Dataset records Start Marker

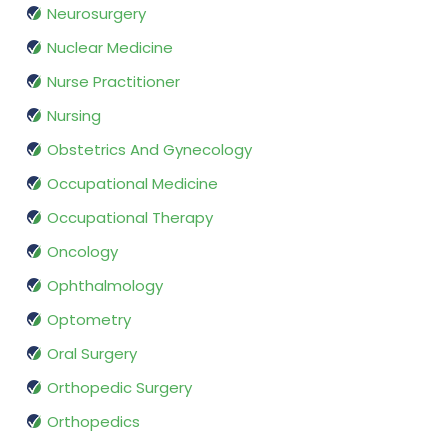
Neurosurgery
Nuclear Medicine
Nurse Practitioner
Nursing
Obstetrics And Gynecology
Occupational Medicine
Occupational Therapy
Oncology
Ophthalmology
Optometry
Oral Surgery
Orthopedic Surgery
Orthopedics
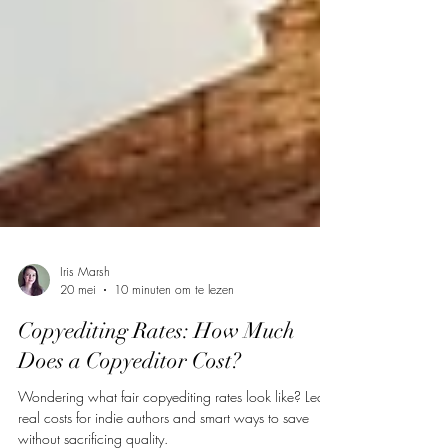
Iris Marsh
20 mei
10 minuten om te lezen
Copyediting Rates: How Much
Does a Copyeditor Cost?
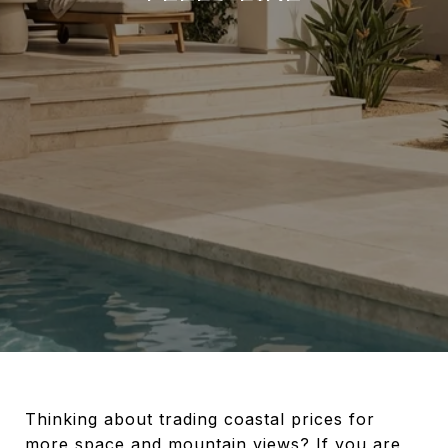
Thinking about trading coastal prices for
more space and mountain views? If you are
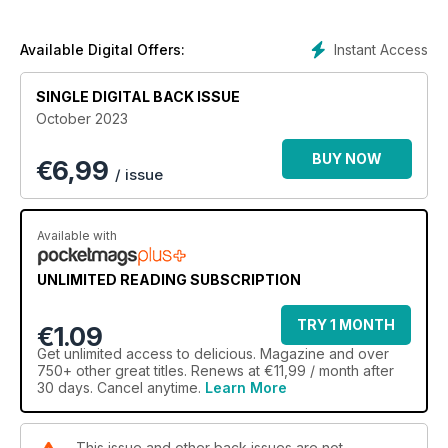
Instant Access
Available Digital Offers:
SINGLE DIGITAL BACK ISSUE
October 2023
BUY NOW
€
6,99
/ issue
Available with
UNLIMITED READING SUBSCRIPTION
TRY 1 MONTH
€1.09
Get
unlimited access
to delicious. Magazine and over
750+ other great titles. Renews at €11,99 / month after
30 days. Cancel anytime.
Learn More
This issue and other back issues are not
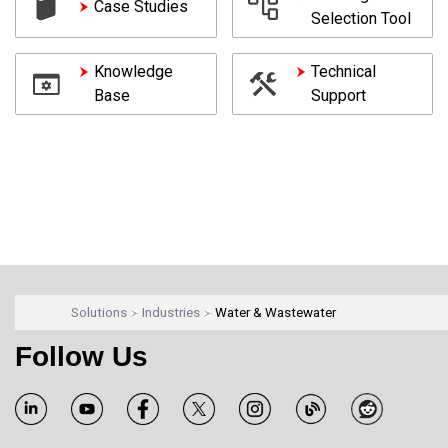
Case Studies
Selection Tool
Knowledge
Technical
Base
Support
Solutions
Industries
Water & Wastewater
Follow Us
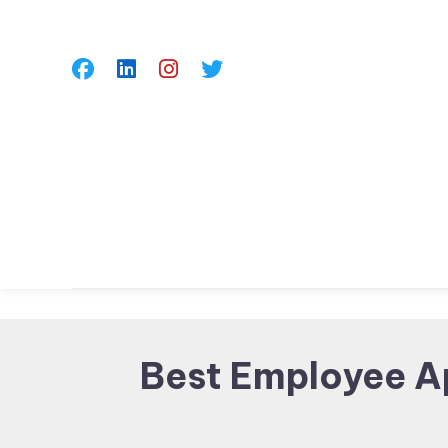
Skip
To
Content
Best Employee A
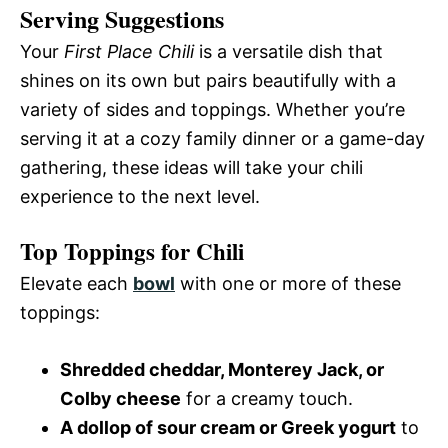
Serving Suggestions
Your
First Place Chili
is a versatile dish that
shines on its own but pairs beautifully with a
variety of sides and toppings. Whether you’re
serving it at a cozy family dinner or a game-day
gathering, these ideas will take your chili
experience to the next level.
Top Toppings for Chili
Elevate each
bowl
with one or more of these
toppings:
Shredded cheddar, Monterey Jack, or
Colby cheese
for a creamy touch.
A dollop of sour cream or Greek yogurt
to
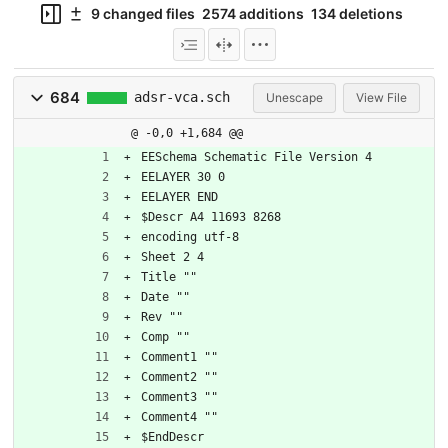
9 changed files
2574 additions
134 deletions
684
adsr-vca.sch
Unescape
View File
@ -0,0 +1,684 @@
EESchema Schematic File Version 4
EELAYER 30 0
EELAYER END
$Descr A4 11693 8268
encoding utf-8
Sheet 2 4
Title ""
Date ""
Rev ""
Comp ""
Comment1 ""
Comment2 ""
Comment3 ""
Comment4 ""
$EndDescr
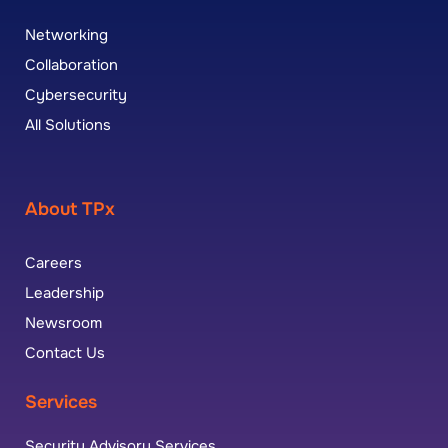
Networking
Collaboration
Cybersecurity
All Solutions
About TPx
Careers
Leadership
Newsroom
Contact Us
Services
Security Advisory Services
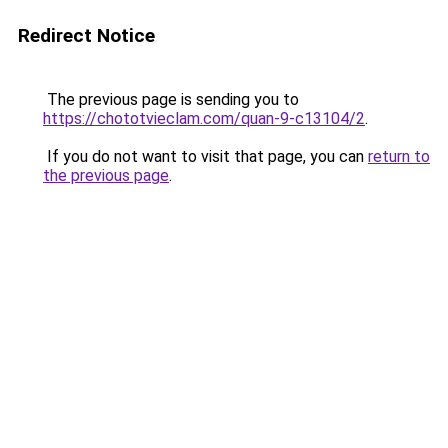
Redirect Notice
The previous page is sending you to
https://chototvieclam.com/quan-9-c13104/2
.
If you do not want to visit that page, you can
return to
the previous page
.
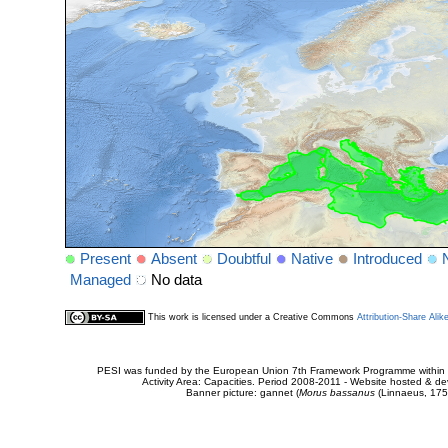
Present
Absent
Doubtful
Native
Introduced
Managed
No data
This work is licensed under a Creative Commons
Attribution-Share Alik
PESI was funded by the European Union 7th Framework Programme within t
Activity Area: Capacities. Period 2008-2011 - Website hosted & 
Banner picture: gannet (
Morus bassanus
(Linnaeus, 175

Dataset records End Marker

Exercise: Return the text of every item above, line for line and unchanged, leaving out the pictures.

Solution to this problem:
Neurosurgery
Nuclear Medicine
Nurse Practitioner
Nursing
Obstetrics And Gynecology
Occupational Medicine
Occupational Therapy
Oncology
Ophthalmology
Optometry
Oral Surgery
Orthopedic Surgery
Orthopedics
Iris Marsh
20 mei
10 minuten om te lezen
Copyediting Rates: How Much
Does a Copyeditor Cost?
Thinking about trading coastal prices for
more space and mountain views? If you are
Instant Access
Available Digital Offers:
SINGLE DIGITAL BACK ISSUE
October 2023
BUY NOW
€
6,99
/ issue
Available with
UNLIMITED READING SUBSCRIPTION
TRY 1 MONTH
€1.09
Get
unlimited access
to delicious. Magazine and over
750+ other great titles. Renews at €11,99 / month after
30 days. Cancel anytime.
Learn More
This issue and other back issues are not
Case Studies
Selection Tool
Knowledge
Technical
Base
Support
Solutions
Industries
Water & Wastewater
Follow Us
Skip
To
Content
Best Employee A
Serving Suggestions
Your
First Place Chili
is a versatile dish that
shines on its own but pairs beautifully with a
variety of sides and toppings. Whether you’re
serving it at a cozy family dinner or a game-day
gathering, these ideas will take your chili
experience to the next level.
Top Toppings for Chili
Elevate each
bowl
with one or more of these
toppings:
Shredded cheddar, Monterey Jack, or
Colby cheese
for a creamy touch.
A dollop of sour cream or Greek yogurt
to
9 changed files
2574 additions
134 deletions
684
adsr-vca.sch
Unescape
View File
@ -0,0 +1,684 @@
EESchema Schematic File Version 4
EELAYER 30 0
EELAYER END
$Descr A4 11693 8268
encoding utf-8
Sheet 2 4
Title ""
Date ""
Rev ""
Comp ""
Comment1 ""
Comment2 ""
Comment3 ""
Comment4 ""
$EndDescr
Networking
Collaboration
Cybersecurity
All Solutions
About TPx
Careers
Leadership
Newsroom
Contact Us
Services
Security Advisory Services
Redirect Notice
The previous page is sending you to
https://chototvieclam.com/quan-9-c13104/2
.
If you do not want to visit that page, you can
return to
the previous page
.
Present
Absent
Doubtful
Native
Introduced
Managed
No data
This work is licensed under a Creative Commons
Attribution-Share Alik
PESI was funded by the European Union 7th Framework Programme within t
Activity Area: Capacities. Period 2008-2011 - Website hosted & 
Banner picture: gannet (
Morus bassanus
(Linnaeus, 175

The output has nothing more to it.